Oren wrote:First of all, to make things more clear, I just wanted to make sure you know that anything from POST/GET is a string - I didn't say anything about ole's answer nor did I answer your question - all I was trying to do was to teach you and other people that might not know this (and I've seen such people).
That's ok of course. I appreciate that. I just asked because your comment make it seem like I might have missed something (with the big red letters and all..)
Oren wrote:
Now to your real question, yes you can be sure, and yet I wouldn't do it for several reasons:
1. What if PHP's behavior will change in future versions?
I hope not too much

but you are right. Defense in depth.
Oren wrote:
2. I would sanitize any data which comes from the user first, and only then I would validate/check it (and yes, there is a different between the two).
I'm not sure I agree on this one. At least not in every situation. Normally, especially when it comes to form processing I don't want to sanitize the data, but instead validate the data and return a (friendly) error message when someone posts the wrong data. If someone registers on a forum and enters his username as somedude12! I wouldn't want to strip out the 12! without letting that user now.
However, in this specific case I use $_GET['id'] to page through several photo's.

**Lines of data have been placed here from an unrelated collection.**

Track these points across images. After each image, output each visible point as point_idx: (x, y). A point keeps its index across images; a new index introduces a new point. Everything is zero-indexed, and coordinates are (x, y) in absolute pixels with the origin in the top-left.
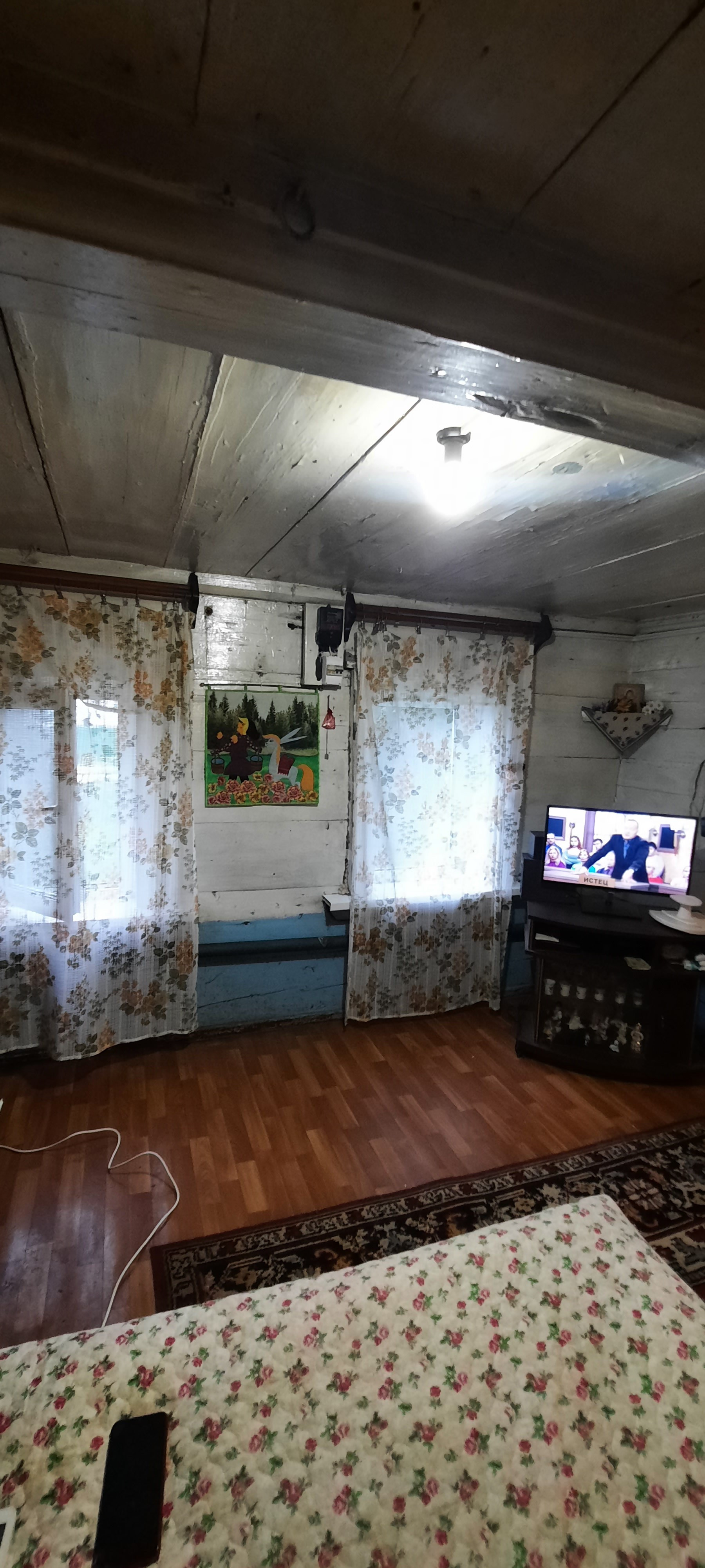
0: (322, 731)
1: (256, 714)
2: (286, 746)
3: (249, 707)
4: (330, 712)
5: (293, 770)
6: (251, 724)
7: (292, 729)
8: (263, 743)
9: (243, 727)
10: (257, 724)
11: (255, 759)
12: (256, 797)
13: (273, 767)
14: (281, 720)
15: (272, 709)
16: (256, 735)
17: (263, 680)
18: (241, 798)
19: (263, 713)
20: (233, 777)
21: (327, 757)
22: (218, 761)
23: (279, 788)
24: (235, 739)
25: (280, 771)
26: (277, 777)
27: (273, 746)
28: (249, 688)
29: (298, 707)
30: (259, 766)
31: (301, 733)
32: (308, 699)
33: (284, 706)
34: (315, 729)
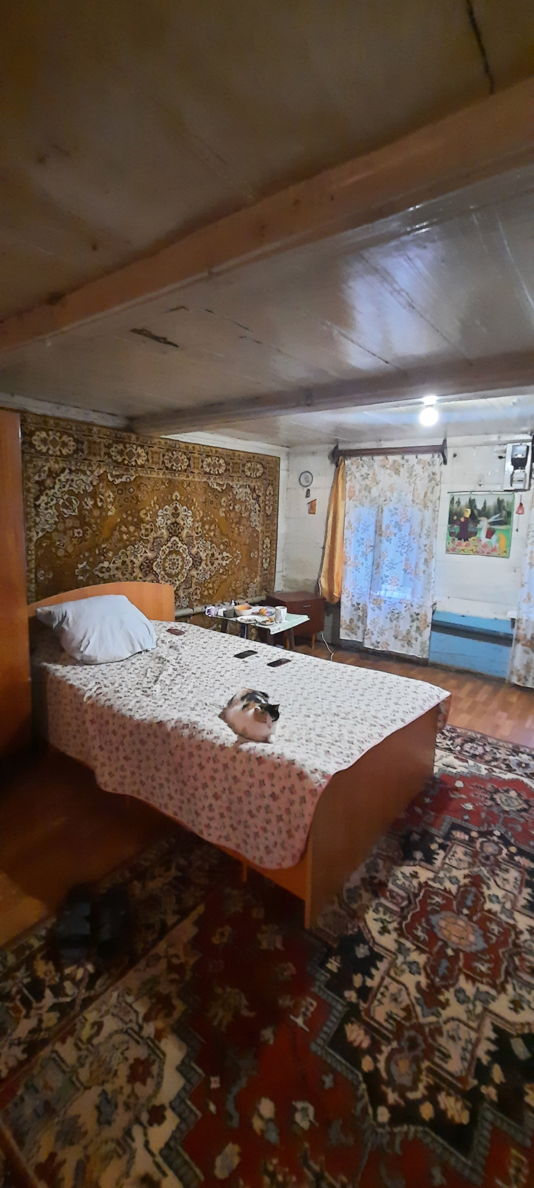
0: (515, 516)
1: (476, 506)
2: (491, 524)
3: (472, 503)
4: (521, 504)
5: (494, 537)
6: (472, 512)
7: (495, 514)
8: (478, 522)
9: (468, 513)
10: (476, 512)
11: (473, 530)
12: (472, 550)
13: (482, 534)
14: (489, 510)
15: (485, 504)
16: (474, 518)
17: (482, 488)
18: (463, 550)
19: (479, 506)
20: (460, 539)
21: (517, 530)
22: (453, 531)
23: (485, 546)
24: (462, 519)
25: (487, 537)
26: (484, 540)
27: (484, 524)
28: (473, 493)
29: (500, 502)
30: (475, 534)
31: (500, 517)
32: (507, 498)
33: (491, 503)
34: (509, 514)
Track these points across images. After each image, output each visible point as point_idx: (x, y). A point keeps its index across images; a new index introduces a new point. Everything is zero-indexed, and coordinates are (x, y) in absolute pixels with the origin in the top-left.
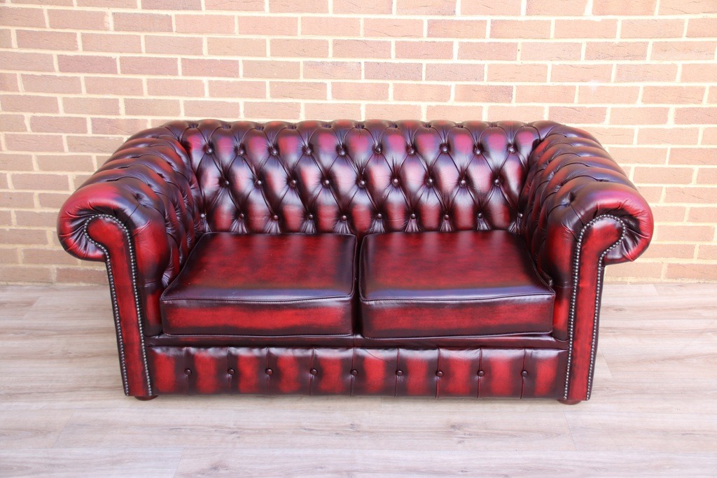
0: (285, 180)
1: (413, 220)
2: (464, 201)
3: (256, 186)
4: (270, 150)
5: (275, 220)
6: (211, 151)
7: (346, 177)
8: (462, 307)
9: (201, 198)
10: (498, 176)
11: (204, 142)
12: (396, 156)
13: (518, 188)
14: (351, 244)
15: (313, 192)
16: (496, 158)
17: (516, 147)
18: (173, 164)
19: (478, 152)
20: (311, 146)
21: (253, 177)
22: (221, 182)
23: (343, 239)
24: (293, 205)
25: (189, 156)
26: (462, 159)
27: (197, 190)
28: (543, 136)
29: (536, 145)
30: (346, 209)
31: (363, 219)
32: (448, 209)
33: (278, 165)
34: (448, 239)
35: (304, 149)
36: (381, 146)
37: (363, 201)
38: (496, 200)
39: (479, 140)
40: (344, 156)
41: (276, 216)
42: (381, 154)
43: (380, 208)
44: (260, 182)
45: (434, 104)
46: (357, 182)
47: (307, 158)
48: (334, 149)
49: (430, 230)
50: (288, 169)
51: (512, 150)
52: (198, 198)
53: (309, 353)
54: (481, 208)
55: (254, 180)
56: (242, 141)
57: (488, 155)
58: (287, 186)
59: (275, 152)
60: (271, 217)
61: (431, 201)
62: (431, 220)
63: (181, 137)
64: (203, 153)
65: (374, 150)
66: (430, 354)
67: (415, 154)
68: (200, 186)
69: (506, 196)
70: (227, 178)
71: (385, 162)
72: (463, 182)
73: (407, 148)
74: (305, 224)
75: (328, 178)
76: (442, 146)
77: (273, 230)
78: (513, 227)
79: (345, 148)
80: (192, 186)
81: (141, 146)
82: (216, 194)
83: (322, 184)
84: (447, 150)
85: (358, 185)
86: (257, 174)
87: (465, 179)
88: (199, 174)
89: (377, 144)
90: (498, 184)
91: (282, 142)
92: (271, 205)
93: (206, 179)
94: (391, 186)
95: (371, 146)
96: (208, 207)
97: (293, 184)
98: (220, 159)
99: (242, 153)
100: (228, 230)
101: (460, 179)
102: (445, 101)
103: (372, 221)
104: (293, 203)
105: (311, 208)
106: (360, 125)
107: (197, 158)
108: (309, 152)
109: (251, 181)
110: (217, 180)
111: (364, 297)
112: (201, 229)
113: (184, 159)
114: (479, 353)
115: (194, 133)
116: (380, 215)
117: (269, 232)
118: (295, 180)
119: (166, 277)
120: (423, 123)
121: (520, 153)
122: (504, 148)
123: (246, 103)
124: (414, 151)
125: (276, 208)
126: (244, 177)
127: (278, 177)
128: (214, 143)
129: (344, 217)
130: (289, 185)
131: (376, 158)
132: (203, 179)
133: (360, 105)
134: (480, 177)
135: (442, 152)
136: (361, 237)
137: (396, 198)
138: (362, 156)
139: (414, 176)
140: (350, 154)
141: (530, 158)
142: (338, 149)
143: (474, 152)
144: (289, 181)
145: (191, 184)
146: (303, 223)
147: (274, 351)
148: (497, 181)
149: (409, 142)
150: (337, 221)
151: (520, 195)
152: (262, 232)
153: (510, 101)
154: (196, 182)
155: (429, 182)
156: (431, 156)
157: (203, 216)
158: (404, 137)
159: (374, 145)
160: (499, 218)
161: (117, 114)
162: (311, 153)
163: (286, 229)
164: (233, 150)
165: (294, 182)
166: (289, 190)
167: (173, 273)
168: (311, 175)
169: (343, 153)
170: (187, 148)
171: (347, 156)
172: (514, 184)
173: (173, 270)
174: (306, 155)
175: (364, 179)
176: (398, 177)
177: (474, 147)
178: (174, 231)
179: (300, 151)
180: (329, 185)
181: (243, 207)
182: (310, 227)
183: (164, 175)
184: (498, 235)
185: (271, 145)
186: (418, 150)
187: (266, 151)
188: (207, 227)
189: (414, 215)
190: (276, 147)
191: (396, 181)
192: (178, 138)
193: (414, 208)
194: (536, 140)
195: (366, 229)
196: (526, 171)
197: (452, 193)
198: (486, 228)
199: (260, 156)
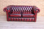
0: (17, 9)
2: (28, 10)
49: (26, 12)
77: (17, 12)
83: (20, 9)
88: (12, 8)
103: (23, 11)
121: (32, 7)
123: (15, 4)
176: (24, 9)
177: (29, 7)
184: (30, 12)
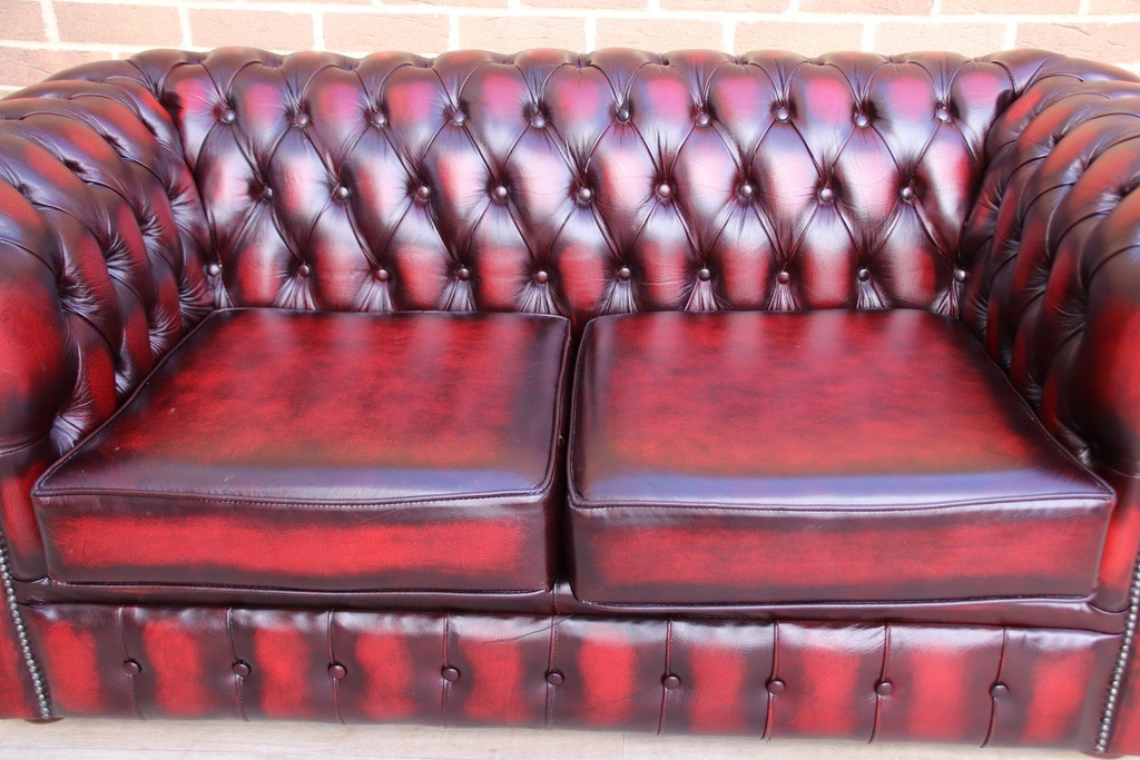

In that case I don't mind an id of '1abctest' being sanitized (by casting) to 1. But maybe we mean the same things but use the definitions differently.
Oren wrote:
3. Some people will argue, but I believe in "Better safe than sorry" - even in places where I myself believe it's not necessary to do X, Y and Z, I still do them as long as it doesn't require too much extra resources from the machine.
You are absolutely correct. So would you do it like this:
Code: Select all
<?php
$index = isset($_GET["id"]) ? (int)$_GET["id"]-1 : 0;
?>
Or is that synthetically wrong?
But even if I use several layers of security, I still want to be sure
each layer on it's own is doing what I think it should do. Therefore these questions. Thanks for your input.